Your instructions -
Filter the records for lines holding the string "APERTURE".

Extracted data entries -

┏━━

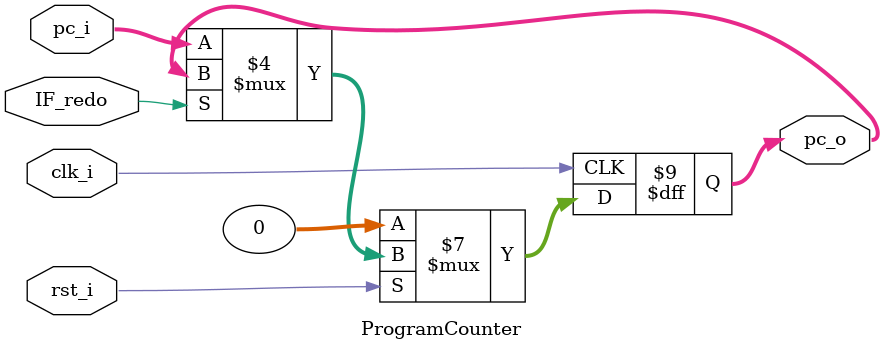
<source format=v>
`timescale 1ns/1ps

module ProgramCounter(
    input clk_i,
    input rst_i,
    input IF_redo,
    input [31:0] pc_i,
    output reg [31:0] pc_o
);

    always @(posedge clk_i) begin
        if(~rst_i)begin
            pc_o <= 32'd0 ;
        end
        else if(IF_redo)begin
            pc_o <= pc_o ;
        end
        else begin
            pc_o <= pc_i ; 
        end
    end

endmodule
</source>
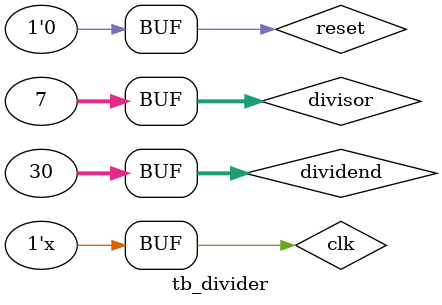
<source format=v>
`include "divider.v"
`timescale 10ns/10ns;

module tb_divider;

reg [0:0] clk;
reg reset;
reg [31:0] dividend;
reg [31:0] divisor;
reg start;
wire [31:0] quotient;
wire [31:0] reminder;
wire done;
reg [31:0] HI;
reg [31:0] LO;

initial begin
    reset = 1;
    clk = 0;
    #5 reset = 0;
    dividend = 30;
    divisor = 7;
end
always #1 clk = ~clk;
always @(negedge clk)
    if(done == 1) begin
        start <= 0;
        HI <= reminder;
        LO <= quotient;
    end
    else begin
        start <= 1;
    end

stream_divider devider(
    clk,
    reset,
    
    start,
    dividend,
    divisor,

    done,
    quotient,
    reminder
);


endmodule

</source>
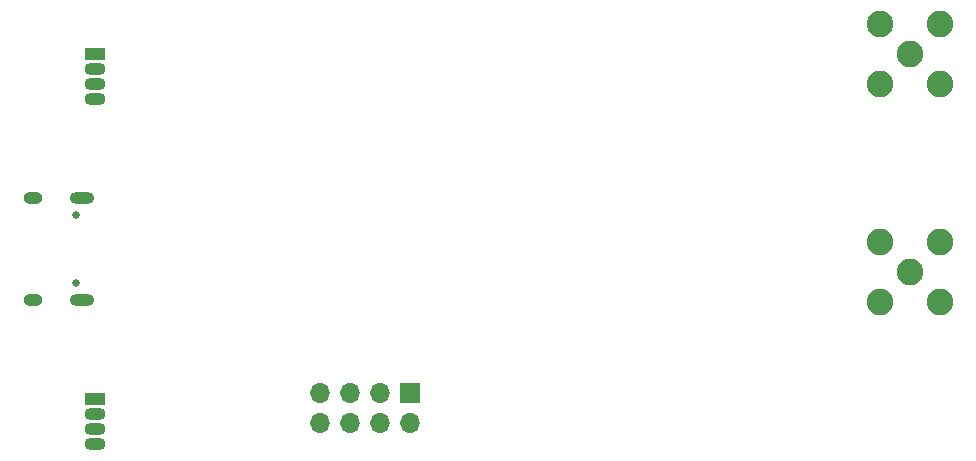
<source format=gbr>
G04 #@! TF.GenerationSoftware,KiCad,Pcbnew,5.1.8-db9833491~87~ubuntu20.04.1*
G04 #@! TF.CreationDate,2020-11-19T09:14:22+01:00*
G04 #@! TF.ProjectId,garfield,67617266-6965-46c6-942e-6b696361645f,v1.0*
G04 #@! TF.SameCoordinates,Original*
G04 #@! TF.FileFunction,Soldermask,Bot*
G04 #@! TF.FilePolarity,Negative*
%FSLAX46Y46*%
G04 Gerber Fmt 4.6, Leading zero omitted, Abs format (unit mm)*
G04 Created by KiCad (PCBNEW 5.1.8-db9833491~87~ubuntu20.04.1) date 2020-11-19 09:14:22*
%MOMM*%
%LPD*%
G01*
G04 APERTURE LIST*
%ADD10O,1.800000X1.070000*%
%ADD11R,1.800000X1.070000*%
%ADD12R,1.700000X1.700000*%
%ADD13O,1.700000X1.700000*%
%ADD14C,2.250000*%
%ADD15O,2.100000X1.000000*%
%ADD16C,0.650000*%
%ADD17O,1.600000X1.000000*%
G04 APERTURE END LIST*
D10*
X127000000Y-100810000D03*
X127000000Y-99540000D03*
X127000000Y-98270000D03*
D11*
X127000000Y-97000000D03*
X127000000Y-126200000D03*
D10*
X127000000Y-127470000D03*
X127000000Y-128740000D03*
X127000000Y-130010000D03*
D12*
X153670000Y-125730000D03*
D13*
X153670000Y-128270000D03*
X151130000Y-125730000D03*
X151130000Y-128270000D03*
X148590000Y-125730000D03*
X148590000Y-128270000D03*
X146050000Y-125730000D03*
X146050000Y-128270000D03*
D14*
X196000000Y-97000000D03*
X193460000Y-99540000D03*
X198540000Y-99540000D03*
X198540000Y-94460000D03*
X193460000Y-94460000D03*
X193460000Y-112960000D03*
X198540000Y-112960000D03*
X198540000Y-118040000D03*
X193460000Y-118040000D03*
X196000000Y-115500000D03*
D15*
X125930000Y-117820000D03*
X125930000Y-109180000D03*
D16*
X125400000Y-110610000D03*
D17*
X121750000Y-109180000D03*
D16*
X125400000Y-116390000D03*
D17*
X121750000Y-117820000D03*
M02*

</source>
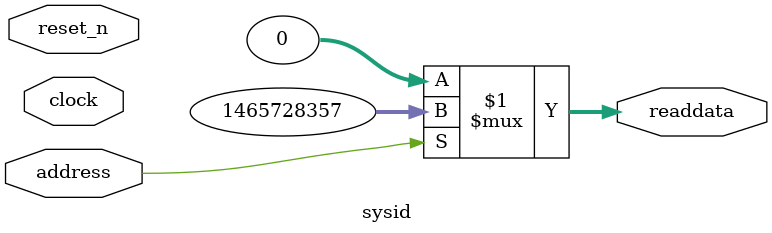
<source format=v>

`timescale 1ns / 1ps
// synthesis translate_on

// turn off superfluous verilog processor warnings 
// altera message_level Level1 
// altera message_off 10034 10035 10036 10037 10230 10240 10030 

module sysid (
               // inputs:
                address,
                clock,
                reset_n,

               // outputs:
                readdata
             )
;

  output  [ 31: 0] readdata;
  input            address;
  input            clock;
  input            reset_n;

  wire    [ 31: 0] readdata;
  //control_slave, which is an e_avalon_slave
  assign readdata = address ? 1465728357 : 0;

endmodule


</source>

┗━━

Exercise result -
G04 APERTURE LIST*
G04 APERTURE END LIST*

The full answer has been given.